Collaboration

Instant Messaging risky without internal mechanism

Love it or hate it, users want IM. However, Instant Messaging sites and technologies may pose a communications risk to the sensitivity of company information. Here is a perspective on why to block public services and replace them with internal offerings.

Love it, hate it, use it -- Instant Messaging sites and technologies may pose a communications risk to the sensitivity of company information. Here is a perspective on why to block public services and replace with internal offerings.


Many organizations use instant messaging (IM) for departmental and organizational informal communication. This communication can become a hodgepodge mix of personal and company-related interaction. IM technologies are in a sense a gray area in communications management. For example, most organizations audit and archive e-mail to a certain standard, but IM traffic is not subject to that requirement. IM traffic can go to any number of different Internet sources such as Yahoo!, AOL, MSN, and others, as well as to individuals hosting their own IM servers at home. This makes the task of specifically identifying the traffic a challenge -- beyond the big players -- from a network perspective. IM communication is not as official as e-mail, and it is unclear if it would apply to the same archival requirements from a compliance perspective. What makes this issue worse is that public-service IM communication is not secured over the Internet, can be adware-ridden, and can allow file transfers. Identifying the risks can go on for hours, but allowing unmanaged IM services to the public sites brings up topics of trade secret information, internal communications and announcements being sent to competitors, and basic archival issues and tracking of communication. So what options are available?One approach is to block all traffic at the firewall to the relevant pubic services. This, however, underscores the true benefits of IM technologies for internal company use. I do think IM is a good tool for internal communication, but using it over a public service seems ironic. So, we can focus on managed IM services or internally hosted systems. There are a large number of IM systems that can be hosted internally, and some can even work from groupware products like Microsoft Exchange, which may already be in place within an IT environment and may not require additional purchases. Further, there are plenty of open source mechanisms that can set up internal messaging servers for no cost.

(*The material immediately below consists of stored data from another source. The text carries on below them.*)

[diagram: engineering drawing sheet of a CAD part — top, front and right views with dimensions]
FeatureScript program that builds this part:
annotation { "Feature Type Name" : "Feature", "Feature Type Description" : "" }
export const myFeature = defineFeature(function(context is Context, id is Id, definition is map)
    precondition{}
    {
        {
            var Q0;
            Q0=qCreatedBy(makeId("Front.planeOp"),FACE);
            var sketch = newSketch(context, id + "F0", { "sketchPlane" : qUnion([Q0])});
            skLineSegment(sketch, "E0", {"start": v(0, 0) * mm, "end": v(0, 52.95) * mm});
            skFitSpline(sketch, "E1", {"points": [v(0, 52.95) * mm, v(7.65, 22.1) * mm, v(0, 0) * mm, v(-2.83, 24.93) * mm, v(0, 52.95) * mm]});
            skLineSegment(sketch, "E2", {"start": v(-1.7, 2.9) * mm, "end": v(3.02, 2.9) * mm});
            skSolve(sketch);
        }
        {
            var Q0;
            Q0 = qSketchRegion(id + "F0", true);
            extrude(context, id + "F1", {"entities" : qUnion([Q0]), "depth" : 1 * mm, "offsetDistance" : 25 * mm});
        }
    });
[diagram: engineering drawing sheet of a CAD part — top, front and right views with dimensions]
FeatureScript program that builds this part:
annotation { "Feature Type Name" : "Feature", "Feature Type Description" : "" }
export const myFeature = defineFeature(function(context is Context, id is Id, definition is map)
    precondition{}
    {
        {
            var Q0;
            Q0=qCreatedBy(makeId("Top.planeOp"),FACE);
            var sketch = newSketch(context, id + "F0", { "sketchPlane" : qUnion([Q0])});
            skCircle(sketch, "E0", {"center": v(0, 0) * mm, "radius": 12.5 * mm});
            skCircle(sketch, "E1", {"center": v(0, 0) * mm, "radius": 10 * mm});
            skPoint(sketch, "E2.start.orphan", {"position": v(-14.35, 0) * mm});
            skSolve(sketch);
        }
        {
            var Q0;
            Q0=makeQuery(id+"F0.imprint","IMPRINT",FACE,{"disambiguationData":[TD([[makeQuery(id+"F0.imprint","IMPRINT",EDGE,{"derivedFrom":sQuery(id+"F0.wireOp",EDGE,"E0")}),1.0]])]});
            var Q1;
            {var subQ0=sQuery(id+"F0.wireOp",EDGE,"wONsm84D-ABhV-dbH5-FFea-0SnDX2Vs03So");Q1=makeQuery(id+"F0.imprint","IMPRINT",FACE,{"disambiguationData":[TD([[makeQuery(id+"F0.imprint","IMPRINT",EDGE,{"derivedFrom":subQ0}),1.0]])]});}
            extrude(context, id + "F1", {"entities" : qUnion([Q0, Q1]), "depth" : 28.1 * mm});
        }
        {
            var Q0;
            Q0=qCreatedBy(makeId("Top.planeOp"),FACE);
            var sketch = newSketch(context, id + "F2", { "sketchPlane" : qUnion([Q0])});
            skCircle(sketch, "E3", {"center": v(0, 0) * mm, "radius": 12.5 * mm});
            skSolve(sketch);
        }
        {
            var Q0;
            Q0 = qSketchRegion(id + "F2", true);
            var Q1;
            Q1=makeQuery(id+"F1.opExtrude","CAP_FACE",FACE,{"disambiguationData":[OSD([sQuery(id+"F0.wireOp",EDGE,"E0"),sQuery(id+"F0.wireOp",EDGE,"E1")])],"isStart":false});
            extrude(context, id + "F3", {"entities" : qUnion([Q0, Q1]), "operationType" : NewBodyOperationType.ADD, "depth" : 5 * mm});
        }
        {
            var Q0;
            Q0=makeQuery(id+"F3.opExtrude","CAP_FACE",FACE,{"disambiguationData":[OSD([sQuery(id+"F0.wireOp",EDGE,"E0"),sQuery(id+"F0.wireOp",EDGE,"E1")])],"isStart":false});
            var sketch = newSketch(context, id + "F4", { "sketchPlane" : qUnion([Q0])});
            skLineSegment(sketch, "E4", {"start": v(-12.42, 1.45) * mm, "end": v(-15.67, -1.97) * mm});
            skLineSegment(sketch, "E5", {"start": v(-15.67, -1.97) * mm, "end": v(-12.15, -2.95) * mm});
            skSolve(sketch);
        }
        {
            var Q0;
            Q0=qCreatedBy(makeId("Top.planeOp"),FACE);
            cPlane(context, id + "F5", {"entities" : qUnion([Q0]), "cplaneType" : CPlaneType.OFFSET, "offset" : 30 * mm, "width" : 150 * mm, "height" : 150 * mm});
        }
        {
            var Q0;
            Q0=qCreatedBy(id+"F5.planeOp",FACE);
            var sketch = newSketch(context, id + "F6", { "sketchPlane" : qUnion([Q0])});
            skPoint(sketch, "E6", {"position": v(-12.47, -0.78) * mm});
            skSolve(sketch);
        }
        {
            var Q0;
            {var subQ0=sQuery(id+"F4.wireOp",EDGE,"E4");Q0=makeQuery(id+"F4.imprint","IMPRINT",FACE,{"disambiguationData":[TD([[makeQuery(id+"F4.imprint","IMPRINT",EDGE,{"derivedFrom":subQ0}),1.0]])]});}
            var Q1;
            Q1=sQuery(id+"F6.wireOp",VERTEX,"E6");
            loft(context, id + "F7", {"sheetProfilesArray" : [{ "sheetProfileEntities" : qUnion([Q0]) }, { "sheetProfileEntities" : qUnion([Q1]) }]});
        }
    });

The utopia of IM communication is a mechanism that is internally hosted with traffic archived to the same standards of e-mail and includes interoperability with Internet IM services. One such service is the Sun Java System Instant Messaging offering, which has all the management as well as public gateway communication. The key to reducing this data loss risk is to provide a solution administered by the network team that protects the company's interests yet allows people to do their jobs and use the positive benefits of IM technologies.

How do you approach managing IM traffic in regards to protecting unaudited information leaving your network? Share your comments below.

About

Rick Vanover is a software strategy specialist for Veeam Software, based in Columbus, Ohio. Rick has years of IT experience and focuses on virtualization, Windows-based server administration, and system hardware.

5 comments
jeremycobert
jeremycobert

you can easily setup a jabber server and have it centrally manage users,groups whatever. an openfire server can also keep logs of all instant messages for security. FREE,EASY and OpenSource !

aabdullah
aabdullah

An alternative, or better yet, a great interim solution to internally hosting IM services, is standardizing one of the primary IM services, i.e. yahoo, msn, aol for all users; and furthermore blocking any additional services. After fully deploying an internal solution, you can then block all external IM services. Although you don't mitigate all risks with this approach, you can at least reign in threats from multiple IM services. Reading this article has heightened my sense of urgency, regarding internalizing and managing an internal IM solution.

WillSolo
WillSolo

I definitely agree that IM can be a great tool for our employees. Having to deal with HIPAA compliance issues, we moved over to the XMPP/Jabber based Openfire system months ago and so far so good. Using unsecured Internet based IM just wasn't an option anymore. The Jabber server was easy to set up and secure (all communications are encrypted). Archiving is enabled to log all conversations and we have to worry less about their accounts getting hacked or passwords changed and then lost. Also, with a web-facing connection, we are able to set up outside users that need to communicate with our internal users. Again, the most important issues are security and accountability, and it fit the bill...literally...it was free.

Michael Kassner
Michael Kassner

Thanks Rick, One application that is almost always forgotten about is Skype. It has almost the same feature-set as IMs, but isn't really thought of as being one.

b4real
b4real

It is, Michael. I think some of the new Internet products are creating circumventions to policy and I am curious what people are doing to protect in this regard.